Yes, James' wish had finally come true. He was going to get to play the Genie again. Ah, but there were a few provisos, a couple of quid pro quos. Chief among them being that Aladdin wasn't actually going straight to Broadway. The show was first heading to Toronto for a lengthy out-of-town at the Ed Mirvish Theatre.

"And do you remember how bad this past winter was? Well, we went through that up in Canada. Which is where winter comes from," Iglehart laughed. "But we'd mush through the snow to the theater and just rehearse & rehearse because the creative team was continually reworking the show. In fact, we were making changes right up until we left Toronto."

And James only learned about one of these proposed changes just before he flew home to NYC.

"I am literally about to head out to the airport when a member of the creative team walks up to me, hands me an envelope and whispers 'Don't open this until you get on the plane,' " Iglehart states. "So I do just like this guy says. I wait to open this envelope 'til I'm actually in my seat on that plane. And what's inside for a brand-new opening for the show where the Genie leads the cast in singing 'Arabian Nights' which Casey wants us all to start rehearsing once we get back to New York."

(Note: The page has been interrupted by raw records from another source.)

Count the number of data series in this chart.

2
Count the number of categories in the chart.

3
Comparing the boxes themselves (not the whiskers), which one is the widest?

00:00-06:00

Which gave James some pause. Given that -- up until now -- the opening number for Disney Aladdin has been sung by the show's trio of narrators, Omar (Jonathan Schwartz), Kassim (Brandon O'Neill) and Babkak (Brian Gonzales).

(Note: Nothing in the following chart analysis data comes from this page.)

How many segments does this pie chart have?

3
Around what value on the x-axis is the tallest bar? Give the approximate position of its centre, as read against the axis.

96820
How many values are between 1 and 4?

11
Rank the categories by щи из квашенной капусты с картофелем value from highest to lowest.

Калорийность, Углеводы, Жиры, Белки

"And Brian Gonzalez is like my best friend on the planet. So I really couldn't go through with this change without first getting Brian's blessing," Iglehart recalled. "So I called him and Brian said -- on behalf of the trio -- that they were okay with the change. That whatever it took to make sure that Aladdin became the best possible show before it opened on Broadway, they were willing to do. That's the caliber of the people that I'm working with here at the New Amsterdam. That's how generous & talented they are."

That's why every night -- as James is onstage performing Friend Like Me -- he makes a point of making eye contact with every other cast member who's out there making this eight-minute-long production number stop the show.

"As I keep telling these guys backstage, you're the real reason we get a standing ovation every night. Without you, I'd just be a big black guy in a blue suit who sings 'Can your friends do this? Can your friends do that?' as he points around an empty stage," Iglehart said. "I'm just so blessed to be part of this cast, to have Disney entrust with this role that I've always dreamed of playing."

That's why James always makes a point to spend a little extra time with those people who turn up at the stage door at the New Amsterdam and want to get a selfie with the Genie. Because he remembers all too well the important part a cell phone played in making his own lifelong dream come true.